Being “The Queen of Suspense” isn’t quite a bed of roses, Violet Crepuscular is finding out.
“Yesterday they picked up stones and stoned me!” she recalls, introducing Chapter CDLIII of her epic romance, Oy, Rodney. “They stoned me for subjecting them to too much suspense! I was lucky to get away without an injury. And this morning a couple of ’em came after me with pitchforks–for not being suspenseful enough!”
Well, she would bring hydras and jackalopes into the story… I could’ve told her a lot of readers wouldn’t stand for it. I didn’t get where I am today by bringing hydras and jackalopes into my story.

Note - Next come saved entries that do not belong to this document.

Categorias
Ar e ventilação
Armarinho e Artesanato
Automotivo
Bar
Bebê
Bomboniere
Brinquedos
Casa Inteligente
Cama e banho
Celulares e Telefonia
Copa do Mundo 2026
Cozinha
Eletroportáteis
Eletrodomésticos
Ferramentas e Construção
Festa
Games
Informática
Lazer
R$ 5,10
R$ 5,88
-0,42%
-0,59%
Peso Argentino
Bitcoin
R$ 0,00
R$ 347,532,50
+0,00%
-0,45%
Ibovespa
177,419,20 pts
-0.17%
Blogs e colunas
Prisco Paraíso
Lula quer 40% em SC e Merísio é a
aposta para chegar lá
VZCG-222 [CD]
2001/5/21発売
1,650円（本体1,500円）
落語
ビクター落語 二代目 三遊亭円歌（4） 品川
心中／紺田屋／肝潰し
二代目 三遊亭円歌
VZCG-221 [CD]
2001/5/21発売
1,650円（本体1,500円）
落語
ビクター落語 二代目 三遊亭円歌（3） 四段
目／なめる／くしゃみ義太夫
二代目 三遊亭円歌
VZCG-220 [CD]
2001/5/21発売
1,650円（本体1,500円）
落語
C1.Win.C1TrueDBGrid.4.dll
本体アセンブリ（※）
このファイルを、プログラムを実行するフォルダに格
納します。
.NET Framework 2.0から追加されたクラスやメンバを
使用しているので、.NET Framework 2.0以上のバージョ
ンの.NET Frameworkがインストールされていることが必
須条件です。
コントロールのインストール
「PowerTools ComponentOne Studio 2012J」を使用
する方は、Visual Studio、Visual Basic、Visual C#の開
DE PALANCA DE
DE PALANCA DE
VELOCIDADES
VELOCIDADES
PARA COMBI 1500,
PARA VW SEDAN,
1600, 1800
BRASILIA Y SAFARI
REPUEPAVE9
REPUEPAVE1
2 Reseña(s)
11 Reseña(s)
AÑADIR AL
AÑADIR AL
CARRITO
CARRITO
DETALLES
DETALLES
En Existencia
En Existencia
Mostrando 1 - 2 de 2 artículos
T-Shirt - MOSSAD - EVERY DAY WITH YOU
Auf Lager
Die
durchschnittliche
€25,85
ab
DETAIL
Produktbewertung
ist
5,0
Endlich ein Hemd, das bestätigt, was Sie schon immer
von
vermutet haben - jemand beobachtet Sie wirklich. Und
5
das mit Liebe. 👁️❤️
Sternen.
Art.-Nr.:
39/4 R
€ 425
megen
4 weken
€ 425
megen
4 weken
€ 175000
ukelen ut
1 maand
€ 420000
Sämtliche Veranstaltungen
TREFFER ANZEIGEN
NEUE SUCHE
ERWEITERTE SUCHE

Now, everybody knows–well, everybody but Lord Jeremy and Lady Margo–that the only way to get rid of a hydra is to cut off each of its heads with a sword and then quickly hold a live torch to the stump, to keep two more heads from growing back. That’s how Hercules did it, and his method has stood the test of time–just ask anyone in Flotsam, Maine.
So there’s the hydra in the vicar’s garden, with the vicar himself rendered horse de combat by his latest conniptions, and the helpful cowboy in a swoon on the floor… and Lady Margo’s crusty old butler, Crusty, comes in with a look on his face that would freeze the blood of a cactus. [Editor’s Note: I just can’t stop her.]
He is positively coruscating. “What’s all this, then?” he thunders.
The hydra, hearing this and thinking it’s Zeus, high-tails it off to the center of town.
And that’s when the jackalope swings into action.
“And that’s where I stop–hah!” writes Ms. Crepuscular. “I stop here in order to build up suspense for the next chapter. Eat your heart out, Barbara Cartland!”